Look, people explain it better:
Super PI is single threaded, so its relevance as a measure of performance in the current era of multi-core processors is diminishing quickly. Therefore, wPrime has been developed to support multiple threaded calculations to be run at the same time so one can test stability on multi-core machines. Other multithreaded programs include: Hyper PI, IntelBurnTest, Prime95, Montecarlo superPI, OCCT or y-cruncher. Last but not least, while SuperPi is unable to calculate more than 32 million digits, and Alexander J. Yee & Shigeru Kondo were able to set a record of 10 Trillion 50 Digits of Pi using y-cruncher under a 2 x Intel Xeon X5680 @ 3.33 GHz - (12 physical cores, 24 hyperthreaded) computer on October 16, 2011[4] Super PI is much slower than these other programs, and utilizes inferior algorithms to them.

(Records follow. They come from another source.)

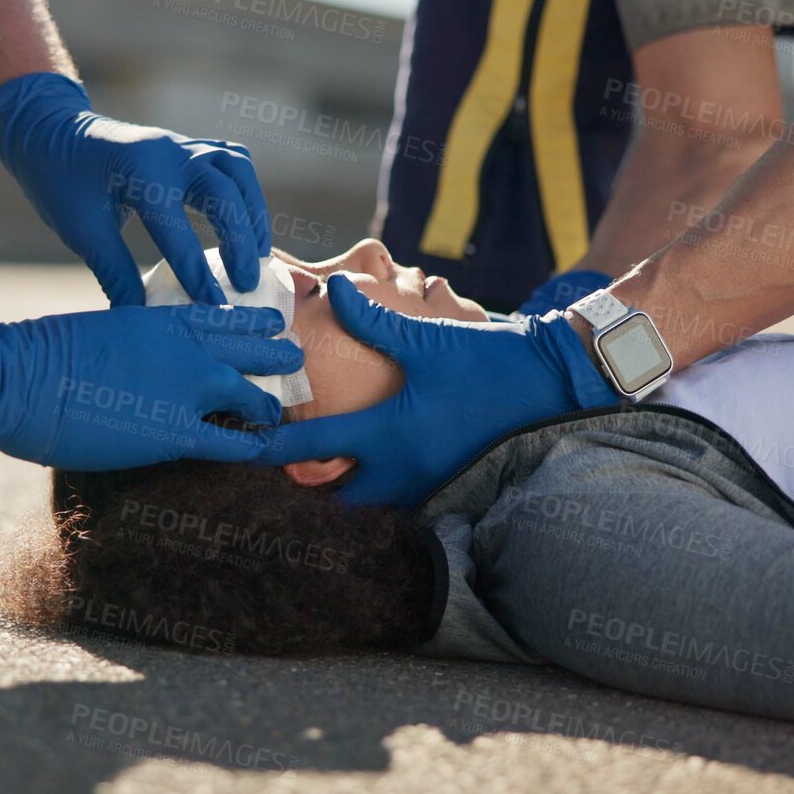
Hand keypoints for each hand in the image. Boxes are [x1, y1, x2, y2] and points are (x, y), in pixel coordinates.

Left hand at [0, 72, 269, 305]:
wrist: (51, 132)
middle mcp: (169, 150)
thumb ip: (116, 273)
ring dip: (253, 213)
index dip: (195, 270)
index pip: (177, 226)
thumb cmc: (60, 181)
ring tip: (258, 255)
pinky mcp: (189, 146)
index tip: (212, 306)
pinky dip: (246, 192)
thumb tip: (142, 320)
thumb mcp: (82, 231)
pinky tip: (248, 223)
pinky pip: (232, 162)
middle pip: (223, 193)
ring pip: (237, 172)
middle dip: (239, 241)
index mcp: (139, 169)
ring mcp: (183, 144)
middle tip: (243, 285)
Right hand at [0, 304, 302, 470]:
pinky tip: (265, 450)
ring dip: (270, 401)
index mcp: (163, 317)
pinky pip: (232, 442)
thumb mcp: (100, 330)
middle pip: (250, 346)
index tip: (272, 320)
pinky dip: (252, 446)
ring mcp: (188, 388)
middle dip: (276, 352)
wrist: (19, 378)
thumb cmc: (42, 355)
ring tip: (282, 407)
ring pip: (252, 393)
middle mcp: (186, 347)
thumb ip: (132, 340)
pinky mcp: (176, 432)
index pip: (225, 315)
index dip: (253, 320)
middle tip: (295, 355)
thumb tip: (136, 357)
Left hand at [253, 276, 618, 507]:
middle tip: (280, 468)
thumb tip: (333, 289)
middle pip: (337, 497)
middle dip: (307, 488)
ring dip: (344, 491)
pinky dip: (380, 491)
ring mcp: (429, 483)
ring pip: (370, 503)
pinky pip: (402, 498)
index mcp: (390, 433)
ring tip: (316, 474)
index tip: (241, 445)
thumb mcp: (427, 338)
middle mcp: (404, 469)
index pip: (314, 449)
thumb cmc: (487, 360)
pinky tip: (370, 471)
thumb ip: (373, 320)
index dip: (271, 448)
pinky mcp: (450, 483)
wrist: (552, 384)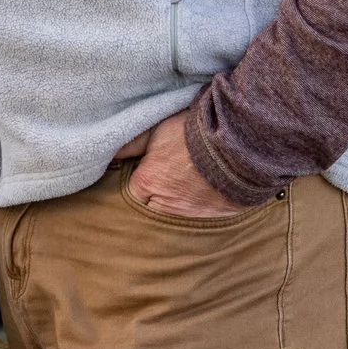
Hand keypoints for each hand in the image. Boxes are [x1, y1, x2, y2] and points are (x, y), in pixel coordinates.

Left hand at [127, 111, 256, 218]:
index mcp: (148, 183)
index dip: (141, 178)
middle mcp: (166, 205)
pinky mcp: (214, 218)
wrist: (238, 144)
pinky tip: (205, 190)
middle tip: (169, 174)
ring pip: (175, 214)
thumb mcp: (157, 130)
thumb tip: (109, 154)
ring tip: (189, 181)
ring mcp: (191, 215)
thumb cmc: (194, 134)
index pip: (133, 191)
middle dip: (156, 195)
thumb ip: (132, 144)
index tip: (150, 167)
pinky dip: (201, 206)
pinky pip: (201, 217)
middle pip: (152, 207)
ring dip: (179, 201)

https://en.wikipedia.org/wiki/Super_PI
i know all that matey.
they are all primarily cpu/system benchmarks where ram tweaks don’t mean much.
superpi 32m remains the standard for ram
speed overclock timing.
if you don’t want to submit a score
then it’s fine but we need some ryzen scores to put to bed some of the arguments in the memory forum regarding cas latency and secondary timings on ryzen platforms
not to try and take on the intel platforms.